Standing infront of the mirror. Always. Everyday. Same spot. Same thing. Same pain. Every day! The evil mirror. I cant take it off the wall, its stuck up there. It hurts me. I don't recognize the image I see in there. the thighs are huge. The face is blurry. Hips are wide. Arms are fat. Skin is yellow. Tired. Eyes unrecognizable. Belly big. Neck short. Hair messy. I covered the mirror with my scarf so I wouldn't see myself. I didn't exist those days. Size of cloths  36. weight unknown, but about 50 kg the most. Feeling: size 44-46, weight 80. Unbeautiful. Evil mirror makes me hate myself. I am so unbeautiful. I see things that aren't there. I see myself fat and ugly. lame and retarded. uncool and boring. not worthy and useless. I go to the therapy every Tuesday. I bring it out. I deal with it. I break down. it hurts like hell. I cry. I go home and fight. I feel alright for a little while. But then I bump into a skinny mother pushing the baby trolley and I wonder how can she be that skinny with few months old child and I am so big with no children. I recognize it is an illusion. but I hate her anyway. then I walk slow. ground myself. move my feet and feel my legs. try and recognize my breath, try to recognize the place. try to recognize who I am. I get myself back and I see a lady with a style. I hate her immediately and I hate myself for being no creative and punish myself for not coming up with such cool ideas how to dress up. I feel lame. then I watch people walk, talk on phones, fight, laugh, drink coffee, wear theirselves high ... and everything slowly gets quite. my heart beat slows down, my moves are almost blurry, my mind is shutting down... smell disappears. sound disappears. my face drops. I am gone. I don't feel. I look around and I don't know where I am. I get lost. I don't remember what brought me there. I don't remember what was I suppose to do and where was I suppose to be. I don't remember who I am. I don't know.
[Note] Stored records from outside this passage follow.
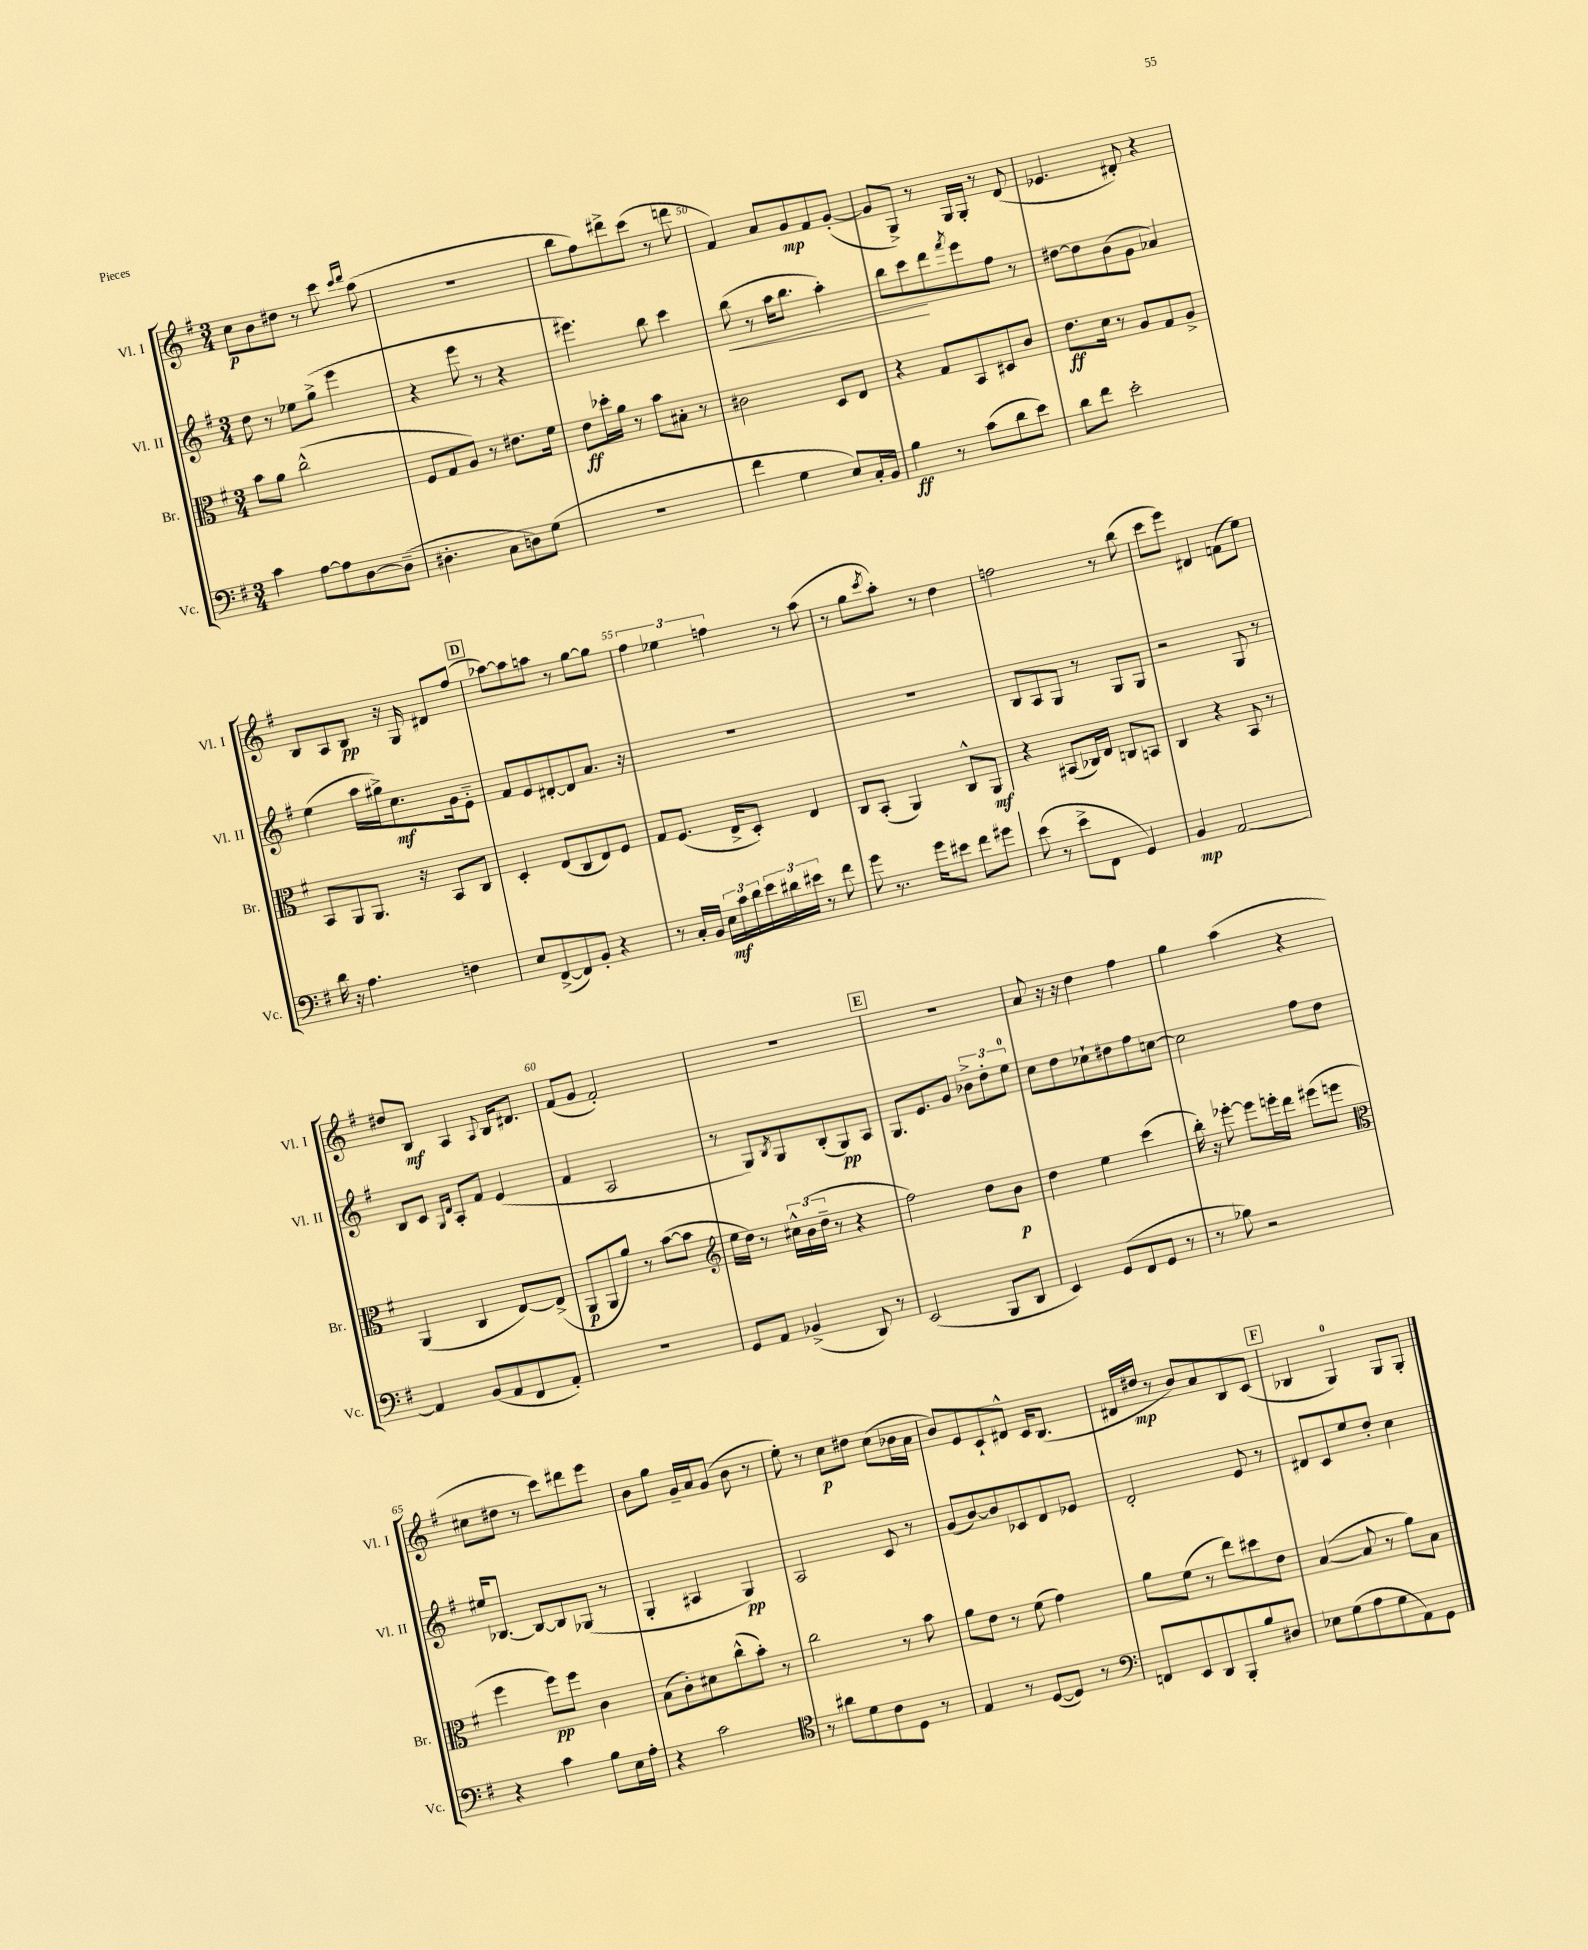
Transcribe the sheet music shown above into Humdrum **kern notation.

**kern	**dynam	**kern	**dynam	**kern	**dynam	**kern	**dynam
*part4	*part4	*part3	*part3	*part2	*part2	*part1	*part1
*staff4	*staff4	*staff3	*staff3	*staff2	*staff2	*staff1	*staff1
*I"Vc.	*	*I"Br.	*	*I"Vl. II	*	*I"Vl. I	*
*I'Vc.	*	*I'Br.	*	*I'Vl. II	*	*I'Vl. I	*
*clefF4	*	*clefC3	*	*clefG2	*	*clefG2	*
*k[f#]	*	*k[f#]	*	*k[f#]	*	*k[f#]	*
*M3/4	*	*M3/4	*	*M3/4	*	*M3/4	*
=47	=47	=47	=47	=47	=47	=47	=47
4c\	.	8b\L	.	8dd\	.	8cc\L	p
.	.	8a\J	.	8r	.	8b\	.
[8A\L	.	(2cc^^\	.	8ee-X\L	.	8dd#X\J	.
8A\]	.	.	.	(8gg^\J	.	8r	.
[8D\	.	.	.	4eee\	.	8ccc\	.
.	.	.	.	.	.	16qqccc/LL	.
.	.	.	.	.	.	16qqddd/JJ	.
(8D~\J]	.	.	.	.	.	(8aa\	.
=48	=48	=48	=48	=48	=48	=48	=48
4.D#X'\	.	8F#/L	.	4r	.	2.r	.
.	.	8G/	.	.	.	.	.
.	.	8A/J)	.	8eee\	.	.	.
8C\L	.	8r	.	8r	.	.	.
8Dn\)	.	8.e#X\L	.	4r	.	.	.
(8G\J	.	.	.	.	.	.	.
.	.	16f#\Jk	.	.	.	.	.
=49	=49	=49	=49	=49	=49	=49	=49
2.r	.	8e\L	ff	4.eee#X\)	.	8bb\L	.
.	.	16dd-X'\L	.	.	.	8ff#\)	.
.	.	16a\JJ	.	.	.	.	.
.	.	8r	.	.	.	8ddd#X^\	.
.	.	8b\L	.	8bb\	.	(8ccc\J	.
.	.	8B#X'\J	.	4ccc\	.	8r	.
.	.	8r	.	.	.	8dddn\	.
=50	=50	=50	=50	=50	=50	=50	=50
!	!	!	!	!	!LO:HP:b	!	!
4f#\	.	2c#X\	.	(8bb\	<	4f#/)	.
.	.	.	.	8r	.	.	.
4G\	.	.	.	16aa\KL	.	8a/L	.
.	.	.	.	8.bb\J	.	.	.
.	.	.	.	.	.	8g/	mp
8E/L)	.	8D/L	.	4aa'\)	.	8f#/	.
16C'/L	.	8E/J	.	.	.	([8g'/J	.
16BB/JJ	.	.	.	.	.	.	.
=51	=51	=51	=51	=51	=51	=51	=51
4B\	ff	4r	.	8bb\L	.	8g/L]	.
.	.	.	.	8ccc\	.	8G^/J)	.
8r	.	8G/L	.	8ddd\	[	8r	.
.	.	.	.	8qfff#/	.	.	.
(8c\L	.	8BB/	.	8eee\	.	16G/LL	.
.	.	.	.	.	.	16G'/JJ	.
8d\	.	8D#X/	.	8ff#\J	.	8r	.
8e\J)	.	8c/J	.	8r	.	(8d/	.
=52	=52	=52	=52	=52	=52	=52	=52
8d\L	.	8.e\L	ff	[8dd#X\L	.	4.e-X/	.
8f#\J	.	.	.	8dd#\]	.	.	.
.	.	16d\Jk	.	.	.	.	.
2e'\	.	8r	.	(8b\	.	.	.
.	.	8A/L	.	8g\J	.	8d#X'/)	.
.	.	8G/	.	4a-X/)	.	4r	.
.	.	8A^/J	.	.	.	.	.
!!LO:LB:g=z
=53	=53	=53	=53	=53	=53	=53	=53
16d\	.	8BB/L	.	(4ee\	.	8B/L	.
16r	.	.	.	.	.	.	.
4.A\	.	8AA/	.	.	.	8A/	.
.	.	8.AA/J	.	16aa\LL	.	8B/J	pp
.	.	.	.	16gg#X^\J)	.	.	.
.	.	.	.	8.cc\	mf	16r	.
.	.	16r	.	.	.	16G/	.
4Fn\	.	8BB/L	.	.	.	8d#X/L	.
.	.	.	.	16g\k	.	.	.
.	.	8C/J	.	8e\J	.	(8ff#/J	.
!!LO:REH:place=s1:t=D
=54	=54	=54	=54	=54	=54	=54	=54
8E/L	.	4D'/	.	8f#/L	.	[8aa-X\L)	.
([8FF#^/	.	.	.	8e/	.	8aa-\]	.
8FF#/])	.	(8E/L	.	[8d#X'/	.	8aan\J	.
8BB'/J	.	8C/	.	8d#/]	.	8r	.
4r	.	8E/)	.	8.a/J	.	[8gg\L	.
.	.	8F#/J	.	.	.	8gg\J]	.
.	.	.	.	16r	.	.	.
=55	=55	=55	=55	=55	=55	=55	=55
8r	.	8G/L	.	2.r	.	6ff#\	.
16C'/LL	.	(8.F#/J	.	.	.	.	.
.	.	.	.	.	.	6ee-X\	.
16BB/JJ	.	.	.	.	.	.	.
24E\LL	mf	.	.	.	.	.	.
24c\	.	.	.	.	.	.	.
.	.	16E^/KL	.	.	.	.	.
24d\	.	.	.	.	.	6ffn\	.
24e\	.	8D'/J)	.	.	.	.	.
24d#X\	.	.	.	.	.	.	.
24e#X\JJ	.	.	.	.	.	.	.
8r	.	4E/	.	.	.	8r	.
8f#\	.	.	.	.	.	(8aa\	.
=56	=56	=56	=56	=56	=56	=56	=56
8g\	.	8C/L	.	2.r	.	8r	.
8.r	.	(8BB'/J	.	.	.	8gg\L	.
.	.	.	.	.	.	8qccc/	.
.	.	4AA/)	.	.	.	8aa'\J)	.
16g\KL	.	.	.	.	.	.	.
8e#X\J	.	.	.	.	.	8r	.
8f#\L	.	8C^^/L	.	.	.	4dd\	.
8g#X\J	.	8AA/J	mf	.	.	.	.
=57	=57	=57	=57	=57	=57	=57	=57
(8e\	.	4r	.	8B/L	.	2ffn\	.
8r	.	.	.	8A/	.	.	.
8e^\L	.	(8BB#X/L	.	8G/J	.	.	.
8FF#\J	.	16C-X/L)	.	8r	.	.	.
.	.	16E/JJ	.	.	.	.	.
4GG/)	.	8Cn/L	.	8G/L	.	8r	.
.	.	8BBn/J	.	8G/J	.	(8bb\	.
=58	=58	=58	=58	=58	=58	=58	=58
4BB/	mp	4C/	.	2r	.	8ccc\L	.
.	.	.	.	.	.	8eee\J)	.
[2AA/	.	4r	.	.	.	4d#X/	.
.	.	8BB/	.	8G/	.	(8fn\L	.
.	.	8r	.	8r	.	8ee\J)	.
!!LO:LB:g=z
=59	=59	=59	=59	=59	=59	=59	=59
4AA/]	.	(4AA/	.	8B/L	.	8dd#X/L	.
.	.	.	.	8c/J	.	8B/J	mf
.	.	.	.	16qqG/LL	.	.	.
.	.	.	.	16qqd/JJ	.	.	.
(8BB/L	.	4C/	.	8A'/L	.	4A/	.
8AA/	.	.	.	8f#/J	.	.	.
.	.	.	.	.	.	8qqA/	.
8FF#/	.	[8E/L)	.	(4e/	.	16B/KL	.
.	.	.	.	.	.	8.d#X/J	.
8AA'/J)	.	(8E^/J]	.	.	.	.	.
=60	=60	=60	=60	=60	=60	=60	=60
2.r	.	8AA/L	p	4f#/	.	(8f#/L	.
.	.	8AA/	.	.	.	8g/J	.
.	.	8a/J)	.	2A/	.	2f#'/)	.
.	.	8r	.	.	.	.	.
.	.	([8b\L	.	.	.	.	.
.	.	8b\J]	.	.	.	.	.
=61	=61	=61	=61	=61	=61	=61	=61
*	*	*clefG2	*	*	*	*	*
8GG/L	.	16ee\LL	.	8r	.	2.r	.
.	.	16dd\JJ)	.	.	.	.	.
8AA/J	.	8r	.	8G/L)	.	.	.
.	.	.	.	8qB/	.	.	.
(4BB-X^/	.	24cc#X^^\LL	.	8G/	.	.	.
.	.	(24b\	.	.	.	.	.
.	.	24dd~\JJ	.	.	.	.	.
.	.	8r	.	(8B'/	.	.	.
8DD/)	.	4r	.	8G/)	pp	.	.
8r	.	.	.	8A/J	.	.	.
!!LO:REH:place=s1:t=E
=62	=62	=62	=62	=62	=62	=62	=62
(2EE/	.	2ff#\)	.	8.G/L	.	2.r	.
.	.	.	.	8.e/	.	.	.
.	.	.	.	8g/J	.	.	.
8BBB/L	.	8dd\L	.	12b-X^\L	.	.	.
.	.	.	.	12dd'\	.	.	.
8DD/J	.	8b\J	p	.	.	.	.
.	.	.	.	12ee\J	.	.	.
=63	=63	=63	=63	=63	=63	=63	=63
4EE/)	.	4dd\	.	8cc\L	.	8a/	.
.	.	.	.	8dd\	.	16r	.
.	.	.	.	.	.	16r	.
(8GG/L	.	4ee\	.	8cc-X`\	.	4dd\	.
8FF#/	.	.	.	8dd#X\	.	.	.
8GG/J	.	(4ccc\	.	8ff#\	.	4ff#\	.
8r	.	.	.	[8ccn\J	.	.	.
=64	=64	=64	=64	=64	=64	=64	=64
8r	.	16bb'\)	.	2cc\]	.	4gg\	.
.	.	16r	.	.	.	.	.
8B-X\)	.	[8eee-X'\	.	.	.	.	.
2r	.	8eee-\L]	.	.	.	(4aa\	.
.	.	16eeen'\L	.	.	.	.	.
.	.	16ddd\JJ	.	.	.	.	.
.	.	(8eee#X\L	.	8ff#\L	.	4r	.
.	.	8eeen\J	.	8dd\J	.	.	.
!!LO:LB:g=z
=65	=65	=65	=65	=65	=65	=65	=65
*	*	*clefC3	*	*	*	*	*
4r	.	4ff#\	.	16ee#X/KL	.	8cc#X\L	.
.	.	.	.	[8.B-X/J	.	.	.
.	.	.	.	.	.	8dd#X\J	.
4c\	.	8ff#\L)	pp	8B-/L_	.	8r	.
.	.	8ff#\J	.	8B-/]	.	8ccc\L)	.
8B\L	.	4c\	.	(8G-X/J	.	8ddd#X\	.
16E\L	.	.	.	8r	.	8eee\J	.
16A'\JJ	.	.	.	.	.	.	.
=66	=66	=66	=66	=66	=66	=66	=66
4r	.	(8B\L	.	4G'/	.	8b\L	.
.	.	8c'\)	.	.	.	8gg\J	.
2c\	.	8d#X\	.	4A#X/	.	16g~/LL	.
.	.	.	.	.	.	16a/J	.
.	.	(8cc^^\	.	.	.	(8g/J	.
.	.	8b'\J)	.	4G/)	pp	8b\	.
.	.	8r	.	.	.	8r	.
=67	=67	=67	=67	=67	=67	=67	=67
*clefC4	*	*	*	*	*	*	*
8r	.	2cc\	.	2A/	.	8ee'\)	.
8a#X\L	.	.	.	.	.	8r	.
8d\	.	.	.	.	.	8cc\L	p
8c\	.	.	.	.	.	8dd#X\J	.
8D\J	.	8r	.	8c/	.	(8cc\L	.
8r	.	8b\	.	8r	.	16b-X\L	.
.	.	.	.	.	.	16a\JJ	.
=68	=68	=68	=68	=68	=68	=68	=68
4E/	.	8a\L	.	(8g/L	.	8b/L)	.
.	.	8e\J	.	[8b/)	.	8e/	.
8r	.	8r	.	8b/]	.	8c`/	.
([8D/L	.	(8f#\	.	8c-X/	.	8d#X^^/J	.
8D/J])	.	4g\)	.	8d/	.	16c/KL	.
.	.	.	.	.	.	(8.B/J	.
8r	.	.	.	8e-X/J	.	.	.
=69	=69	=69	=69	=69	=69	=69	=69
*clefF4	*	*	*	*	*	*	*
8FFn/L	.	8a\L	.	2d'/	.	16d#X/LL	.
.	.	.	.	.	.	16dd#X/JJ	mp
8EE/	.	(8f#\J	.	.	.	8r	.
8DD/	.	8r	.	.	.	8b/L)	.
8BBB'/	.	8ee\L)	.	.	.	8a/	.
8B/	.	8dd#X\	.	8e/	.	8B/	.
8D#X/J	.	8e\J	.	8r	.	(8c/J	.
!!LO:REH:place=s1:t=F
=70	=70	=70	=70	=70	=70	=70	=70
8E-X\L	.	([4B/	.	8d#X/L	.	4B-X/	.
(8G\	.	.	.	8c/	.	.	.
8A\	.	8B/]	.	8ee/	.	4G/)	.
8G\	.	8r	.	8dd'/J	.	.	.
8AA\)	.	8a\L)	.	4cc\	.	8G/L	.
8GG\J	.	8B\J	.	.	.	8G'/J	.
==	==	==	==	==	==	==	==
*-	*-	*-	*-	*-	*-	*-	*-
I don't feel anything. I don't feel mybody. its spooking me up! Then something wakes me up. or doesn't. depends on a day. sometimes I drift away for few hours, sometimes I recognize my condition after few minutes and I try bring myself back. I know the technique now. Then it frees me.
I feel. I love. I sing. I dance. I hope. I dream. I eat. I laugh. until the moment when I see myself in the evil mirror.. the mirror that reminds me that all the good feelings are just illusion. I am fat and ugly and lame and boring and useless and worthy. I don't eat. I cry. I hate. I scream. I ache. I let it out. I let it go. The I feel the pain. The pain reminds me of my body. I do the technique and bring myself back to the room. I rest. I am free-er than before. I smell again. I hear again. It makes more sense. I am me. I have bulimia. That is alright. It takes time to recover. I am gentle to myself. I make myself cup of tea. I take hot shower and treat my skin well. I brush my hair and my eyes spark. I see hope. I have faith. I sleep well. it is warm. I eat good. I smell coffee. I dress happy. I see the day. I see the sun. I feel the morning. I sing. I bounce. I give. I am alright. then is see the skinny lady. I close. My eyes change. I shiver. My heart beat speeds up. I stare at her thighs, I hear the voice telling me I am fat. I am angry. I hate. I realize I am at work. so I shut myself. put the smile on my face. I don't feel. I find a corner and do the technique. I bring my body back to earth. but I cant eat. I am lost. I play. I act. I go to the therapy. I am scared. I feel nothing. Then I break down. I let myself feel. I feel. I yell. I cry. I let it go. I recover. I shine. then I see the evil mirror again. And I wanna run away from myself. I don't wanna be me.
The battle continues.
I am here, and yet I am lost. I eat, and yet I starve. I laugh, and yet I suffer. I shine, and yet I cry. I love, and yet I hate.

That is the stage I am at at the moment.
Aint shinny, aint dark. and all of it I see.